- _Exercise aim_
Would you transcribe the records word for word, please?

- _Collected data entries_
• • • •

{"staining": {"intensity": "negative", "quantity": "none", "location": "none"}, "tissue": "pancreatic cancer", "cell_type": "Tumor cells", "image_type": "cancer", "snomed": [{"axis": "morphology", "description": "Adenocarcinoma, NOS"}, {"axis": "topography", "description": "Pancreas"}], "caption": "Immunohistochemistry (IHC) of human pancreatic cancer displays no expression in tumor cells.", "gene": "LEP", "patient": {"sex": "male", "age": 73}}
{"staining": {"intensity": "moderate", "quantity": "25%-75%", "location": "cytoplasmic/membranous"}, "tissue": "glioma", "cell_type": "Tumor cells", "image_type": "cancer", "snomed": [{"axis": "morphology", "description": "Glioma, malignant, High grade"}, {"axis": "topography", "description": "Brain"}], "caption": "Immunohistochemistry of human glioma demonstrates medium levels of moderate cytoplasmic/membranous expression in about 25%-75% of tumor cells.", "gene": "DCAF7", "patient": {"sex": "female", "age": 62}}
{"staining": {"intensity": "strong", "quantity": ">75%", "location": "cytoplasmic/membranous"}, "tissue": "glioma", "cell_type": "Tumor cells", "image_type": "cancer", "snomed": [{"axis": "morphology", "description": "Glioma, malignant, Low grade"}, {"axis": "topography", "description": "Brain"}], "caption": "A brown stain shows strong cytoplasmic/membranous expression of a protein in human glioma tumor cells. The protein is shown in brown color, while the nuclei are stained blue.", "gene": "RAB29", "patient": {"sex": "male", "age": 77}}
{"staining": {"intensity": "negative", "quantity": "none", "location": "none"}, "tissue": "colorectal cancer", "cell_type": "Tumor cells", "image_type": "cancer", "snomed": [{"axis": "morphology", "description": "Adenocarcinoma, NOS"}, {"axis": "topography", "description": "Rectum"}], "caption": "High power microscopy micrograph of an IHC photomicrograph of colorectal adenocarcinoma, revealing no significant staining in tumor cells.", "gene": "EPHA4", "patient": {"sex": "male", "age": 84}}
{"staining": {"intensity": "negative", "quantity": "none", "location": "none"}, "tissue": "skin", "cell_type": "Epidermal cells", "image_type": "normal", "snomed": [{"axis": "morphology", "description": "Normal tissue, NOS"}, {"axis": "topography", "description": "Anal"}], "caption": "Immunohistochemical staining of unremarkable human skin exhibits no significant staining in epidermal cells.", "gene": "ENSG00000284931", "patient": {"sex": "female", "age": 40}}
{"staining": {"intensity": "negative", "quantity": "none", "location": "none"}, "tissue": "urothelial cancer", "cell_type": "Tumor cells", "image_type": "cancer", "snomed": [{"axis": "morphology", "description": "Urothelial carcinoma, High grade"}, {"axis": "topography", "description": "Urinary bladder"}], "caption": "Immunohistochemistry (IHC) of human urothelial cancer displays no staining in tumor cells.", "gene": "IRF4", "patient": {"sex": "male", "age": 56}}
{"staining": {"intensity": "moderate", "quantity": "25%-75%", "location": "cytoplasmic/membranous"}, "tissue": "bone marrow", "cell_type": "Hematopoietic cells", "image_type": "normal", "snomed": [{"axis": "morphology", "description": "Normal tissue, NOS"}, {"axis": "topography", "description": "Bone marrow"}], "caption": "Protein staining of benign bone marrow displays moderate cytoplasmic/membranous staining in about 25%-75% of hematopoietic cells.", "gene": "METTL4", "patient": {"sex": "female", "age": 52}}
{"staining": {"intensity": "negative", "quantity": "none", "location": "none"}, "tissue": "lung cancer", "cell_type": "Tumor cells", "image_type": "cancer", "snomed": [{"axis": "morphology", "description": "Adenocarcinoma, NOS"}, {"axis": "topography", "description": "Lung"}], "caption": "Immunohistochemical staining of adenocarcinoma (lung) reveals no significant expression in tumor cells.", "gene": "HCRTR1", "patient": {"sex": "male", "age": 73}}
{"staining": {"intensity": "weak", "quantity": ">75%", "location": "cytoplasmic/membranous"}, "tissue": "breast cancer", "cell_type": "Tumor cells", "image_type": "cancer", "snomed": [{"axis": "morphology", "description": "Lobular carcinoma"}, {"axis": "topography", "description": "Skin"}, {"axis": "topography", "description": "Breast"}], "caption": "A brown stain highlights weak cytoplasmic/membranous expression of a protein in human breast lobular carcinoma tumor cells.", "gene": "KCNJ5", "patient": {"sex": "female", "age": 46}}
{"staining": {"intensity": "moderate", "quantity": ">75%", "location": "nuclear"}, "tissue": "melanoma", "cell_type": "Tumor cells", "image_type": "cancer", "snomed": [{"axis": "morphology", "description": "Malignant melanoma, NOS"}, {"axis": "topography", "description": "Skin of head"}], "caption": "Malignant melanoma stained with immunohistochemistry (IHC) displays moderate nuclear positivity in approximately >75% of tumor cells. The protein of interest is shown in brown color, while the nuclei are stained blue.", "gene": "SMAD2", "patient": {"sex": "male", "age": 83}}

• • • •

- _Answer space_
{"staining": {"intensity": "negative", "quantity": "none", "location": "none"}, "tissue": "pancreatic cancer", "cell_type": "Tumor cells", "image_type": "cancer", "snomed": [{"axis": "morphology", "description": "Adenocarcinoma, NOS"}, {"axis": "topography", "description": "Pancreas"}], "caption": "Immunohistochemistry (IHC) of human pancreatic cancer displays no expression in tumor cells.", "gene": "LEP", "patient": {"sex": "male", "age": 73}}
{"staining": {"intensity": "moderate", "quantity": "25%-75%", "location": "cytoplasmic/membranous"}, "tissue": "glioma", "cell_type": "Tumor cells", "image_type": "cancer", "snomed": [{"axis": "morphology", "description": "Glioma, malignant, High grade"}, {"axis": "topography", "description": "Brain"}], "caption": "Immunohistochemistry of human glioma demonstrates medium levels of moderate cytoplasmic/membranous expression in about 25%-75% of tumor cells.", "gene": "DCAF7", "patient": {"sex": "female", "age": 62}}
{"staining": {"intensity": "strong", "quantity": ">75%", "location": "cytoplasmic/membranous"}, "tissue": "glioma", "cell_type": "Tumor cells", "image_type": "cancer", "snomed": [{"axis": "morphology", "description": "Glioma, malignant, Low grade"}, {"axis": "topography", "description": "Brain"}], "caption": "A brown stain shows strong cytoplasmic/membranous expression of a protein in human glioma tumor cells. The protein is shown in brown color, while the nuclei are stained blue.", "gene": "RAB29", "patient": {"sex": "male", "age": 77}}
{"staining": {"intensity": "negative", "quantity": "none", "location": "none"}, "tissue": "colorectal cancer", "cell_type": "Tumor cells", "image_type": "cancer", "snomed": [{"axis": "morphology", "description": "Adenocarcinoma, NOS"}, {"axis": "topography", "description": "Rectum"}], "caption": "High power microscopy micrograph of an IHC photomicrograph of colorectal adenocarcinoma, revealing no significant staining in tumor cells.", "gene": "EPHA4", "patient": {"sex": "male", "age": 84}}
{"staining": {"intensity": "negative", "quantity": "none", "location": "none"}, "tissue": "skin", "cell_type": "Epidermal cells", "image_type": "normal", "snomed": [{"axis": "morphology", "description": "Normal tissue, NOS"}, {"axis": "topography", "description": "Anal"}], "caption": "Immunohistochemical staining of unremarkable human skin exhibits no significant staining in epidermal cells.", "gene": "ENSG00000284931", "patient": {"sex": "female", "age": 40}}
{"staining": {"intensity": "negative", "quantity": "none", "location": "none"}, "tissue": "urothelial cancer", "cell_type": "Tumor cells", "image_type": "cancer", "snomed": [{"axis": "morphology", "description": "Urothelial carcinoma, High grade"}, {"axis": "topography", "description": "Urinary bladder"}], "caption": "Immunohistochemistry (IHC) of human urothelial cancer displays no staining in tumor cells.", "gene": "IRF4", "patient": {"sex": "male", "age": 56}}
{"staining": {"intensity": "moderate", "quantity": "25%-75%", "location": "cytoplasmic/membranous"}, "tissue": "bone marrow", "cell_type": "Hematopoietic cells", "image_type": "normal", "snomed": [{"axis": "morphology", "description": "Normal tissue, NOS"}, {"axis": "topography", "description": "Bone marrow"}], "caption": "Protein staining of benign bone marrow displays moderate cytoplasmic/membranous staining in about 25%-75% of hematopoietic cells.", "gene": "METTL4", "patient": {"sex": "female", "age": 52}}
{"staining": {"intensity": "negative", "quantity": "none", "location": "none"}, "tissue": "lung cancer", "cell_type": "Tumor cells", "image_type": "cancer", "snomed": [{"axis": "morphology", "description": "Adenocarcinoma, NOS"}, {"axis": "topography", "description": "Lung"}], "caption": "Immunohistochemical staining of adenocarcinoma (lung) reveals no significant expression in tumor cells.", "gene": "HCRTR1", "patient": {"sex": "male", "age": 73}}
{"staining": {"intensity": "weak", "quantity": ">75%", "location": "cytoplasmic/membranous"}, "tissue": "breast cancer", "cell_type": "Tumor cells", "image_type": "cancer", "snomed": [{"axis": "morphology", "description": "Lobular carcinoma"}, {"axis": "topography", "description": "Skin"}, {"axis": "topography", "description": "Breast"}], "caption": "A brown stain highlights weak cytoplasmic/membranous expression of a protein in human breast lobular carcinoma tumor cells.", "gene": "KCNJ5", "patient": {"sex": "female", "age": 46}}
{"staining": {"intensity": "moderate", "quantity": ">75%", "location": "nuclear"}, "tissue": "melanoma", "cell_type": "Tumor cells", "image_type": "cancer", "snomed": [{"axis": "morphology", "description": "Malignant melanoma, NOS"}, {"axis": "topography", "description": "Skin of head"}], "caption": "Malignant melanoma stained with immunohistochemistry (IHC) displays moderate nuclear positivity in approximately >75% of tumor cells. The protein of interest is shown in brown color, while the nuclei are stained blue.", "gene": "SMAD2", "patient": {"sex": "male", "age": 83}}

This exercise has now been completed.